■ EXCERPT
+ + + + + + +

The term “logical ontology” is not one that is in use among ontology developers. In this framework we refer to this as a “design ontology”. Some practitioners may refer to these, or something similar, as being an “operational ontology”, though that term more typically reflects an ontology focused on one specific application and is more in line with a physical model. The design ontology may have been developed to support a wide range of applications, but within the technical constraints of reasoners, and so it has more in common with logical data models in conventional data modeling paradigms.
The key distinction here is between conceptual and design ontologies. Considering the word “ontology” in a broad enough sense to embrace OWL or other first order logic based technology artifacts (such as those in SMIF and OntoUML), we can frame some of these artifacts as being computationally independent representations of some business problem space, and others as being designed artifacts intended to provide reasoning or querying applications across some specific area of interest or use case.
In the model application dimension a conceptual model is any kind of computationally independent model of some aspect of the problem domain. As soon as someone says “you can’t do that in this ontology because it will slow down the reasoner”, they are not describing a computationally independent model, since “slowing down the reasoner” is a computational consideration.
The art of conceptual ontology is the art of not designing something.
It is clear that many of the modeling choices made by OWL ontology designers are appropriate for what we call a design ontology, that is an ontology at the logical design level, and by definition are not necessarily appropriate for what we call a conceptual ontology.
Some developers of OWL based technology may not have considered the use of OWL for conceptual modeling, while many developers of conceptual models avoid using OWL on the perception that OWL files are frequently encountered as being for some kind of application. For this framework we take the view that OWL is a suitable language for both kinds of ontology, providing as it does a means to express first order logic, but that the usage and model representation dimensions may differ from one OWL model to another. Other languages such as SMIF and OntoUML may also be used for a conceptual ontology and their use would overcome such confusion since they are explicitly developed for conceptual model creation; however that should not be the primary reason to select one language over another. Meanwhile many upper ontologies and cross-domain ontologies are now being expressed in OWL, whether or not that was their original or primary means of expression.
Namespaces
In the work of McCusker, Luciano and McGuinness it is recommended that these separate kinds of ontology exist in separate namespaces. This requirement is incorporated in the current framework.
Some commentators (in informal conversations) have suggested that it should be possible to have one set of namespaces for everything. In our view this is at best simplistic and most likely unsupportable. As we show in the section on model semiotics, there is no one “real” world that is being modeled, but a set of intensions that is more or less suited to the conceptualization of some aspect of the real world for the purposes of some entity or organization. Not every conceptualization will be logically compatible with every other.

+ + + + + + +

■ WORK TO DO
[a] Which languages does the excerpt on conceptual and design ontologies name for expressing an ontology?
[b] Could you carry on the excerpt on conceptual and design ontologies past its final sentence?
The lines after this point come from a different source.

■ DATASET EXTRACT
+ + + + + + +

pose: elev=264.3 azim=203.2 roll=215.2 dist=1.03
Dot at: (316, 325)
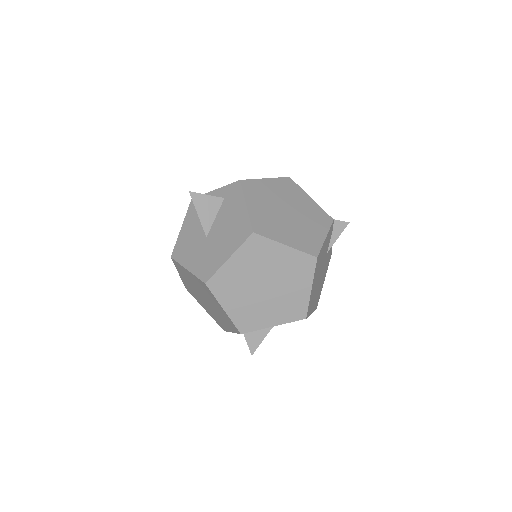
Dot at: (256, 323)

+ + + + + + +

■ EXPECTED RESULTS
[a] OWL, SMIF, OntoUML

[b]
Further, a good logical design, as with design in any technology, must be able to support simplifications, non-semantic re-use of common material and other techniques that satisfy the technical constraints for that application, without reference to semantics. One of the benefits of having a separate conceptual ontology is that people can create application ontologies that are robust and future proof precisely because they are derived from the conceptual ontology, without those design artifacts having to carry with them all of the detailed conceptual nuances that reflect the formal semantics of the problem domain. In this sense, OWL is just another deployment language like SQL, Java, RDB or XML. That OWL can also be used to model the conceptual intensions from which that application was derived, is a separate matter, reflected in the separate model dimensions, and should be in a separate namespace.
OWL files that are not ontologies at all but are extensional lists of data elements (such as lists of codes used in Linked Data), can be in the same namespace as design ontologies. These cannot be conceptual ontologies, although there is a role for a kind of enumeration in conceptual ontologies, as described earlier.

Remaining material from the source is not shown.